**The problem:**
Write the listing out again exactly as it stands, with no images.
::::::::
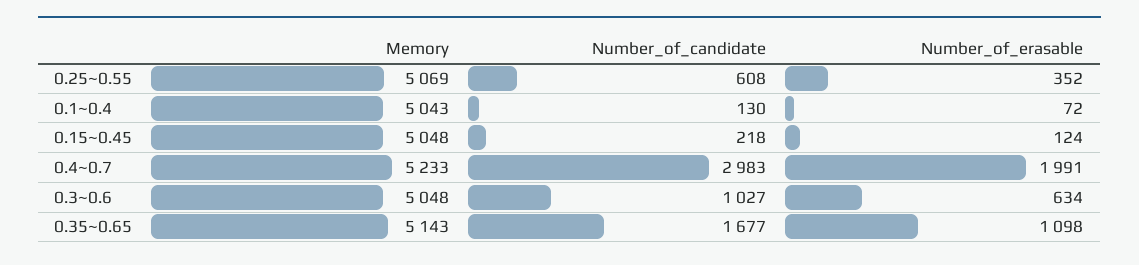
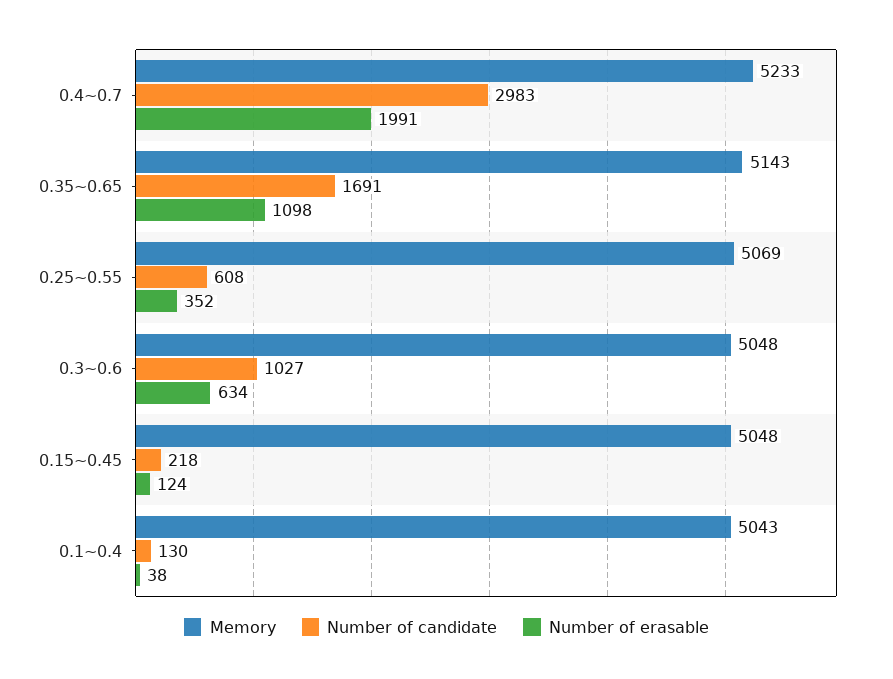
  {
    "Memory": {
      "0.25~0.55": 5069,
      "0.1~0.4": 5043,
      "0.15~0.45": 5048,
      "0.4~0.7": 5233,
      "0.3~0.6": 5048,
      "0.35~0.65": 5143
    },
    "Number_of_candidate": {
      "0.25~0.55": 608,
      "0.1~0.4": 130,
      "0.15~0.45": 218,
      "0.4~0.7": 2983,
      "0.3~0.6": 1027,
-     "0.35~0.65": 1677
+     "0.35~0.65": 1691
    },
    "Number_of_erasable": {
      "0.25~0.55": 352,
-     "0.1~0.4": 72,
+     "0.1~0.4": 38,
      "0.15~0.45": 124,
      "0.4~0.7": 1991,
      "0.3~0.6": 634,
      "0.35~0.65": 1098
    }
  }

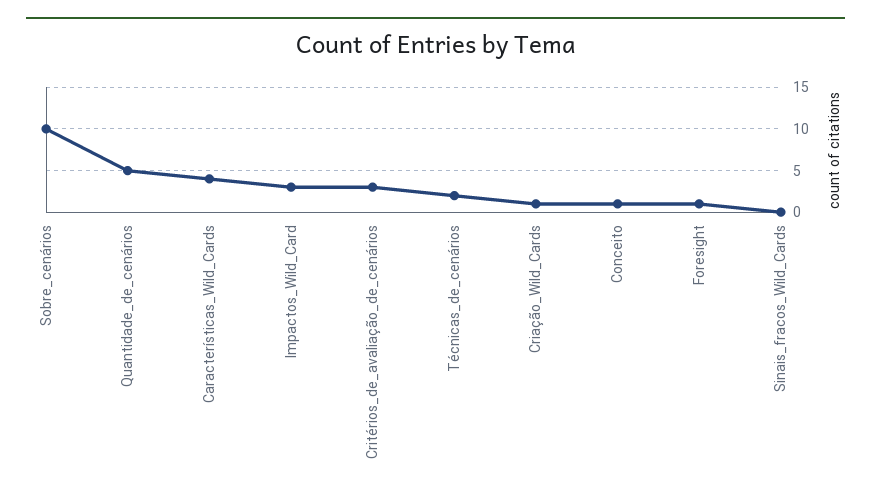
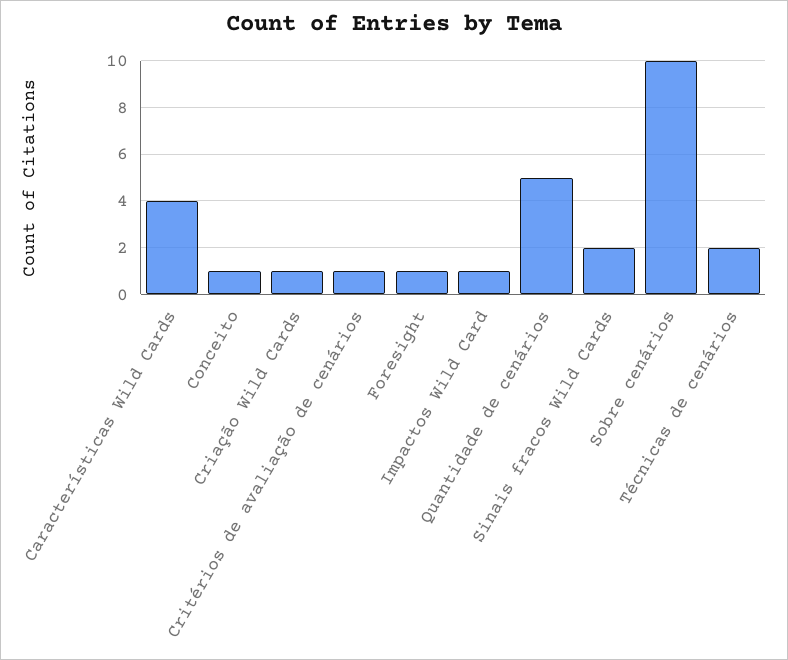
  {
    "Sobre_cenários": 10,
    "Quantidade_de_cenários": 5,
    "Características_Wild_Cards": 4,
-   "Impactos_Wild_Card": 3,
+   "Impactos_Wild_Card": 1,
-   "Critérios_de_avaliação_de_cenários": 3,
+   "Critérios_de_avaliação_de_cenários": 1,
    "Técnicas_de_cenários": 2,
    "Criação_Wild_Cards": 1,
    "Conceito": 1,
    "Foresight": 1,
-   "Sinais_fracos_Wild_Cards": 0
+   "Sinais_fracos_Wild_Cards": 2
  }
::::::::
**Result of the task:**
  {
    "Memory": {
      "0.25~0.55": 5069,
      "0.1~0.4": 5043,
      "0.15~0.45": 5048,
      "0.4~0.7": 5233,
      "0.3~0.6": 5048,
      "0.35~0.65": 5143
    },
    "Number_of_candidate": {
      "0.25~0.55": 608,
      "0.1~0.4": 130,
      "0.15~0.45": 218,
      "0.4~0.7": 2983,
      "0.3~0.6": 1027,
-     "0.35~0.65": 1677
+     "0.35~0.65": 1691
    },
    "Number_of_erasable": {
      "0.25~0.55": 352,
-     "0.1~0.4": 72,
+     "0.1~0.4": 38,
      "0.15~0.45": 124,
      "0.4~0.7": 1991,
      "0.3~0.6": 634,
      "0.35~0.65": 1098
    }
  }

  {
    "Sobre_cenários": 10,
    "Quantidade_de_cenários": 5,
    "Características_Wild_Cards": 4,
-   "Impactos_Wild_Card": 3,
+   "Impactos_Wild_Card": 1,
-   "Critérios_de_avaliação_de_cenários": 3,
+   "Critérios_de_avaliação_de_cenários": 1,
    "Técnicas_de_cenários": 2,
    "Criação_Wild_Cards": 1,
    "Conceito": 1,
    "Foresight": 1,
-   "Sinais_fracos_Wild_Cards": 0
+   "Sinais_fracos_Wild_Cards": 2
  }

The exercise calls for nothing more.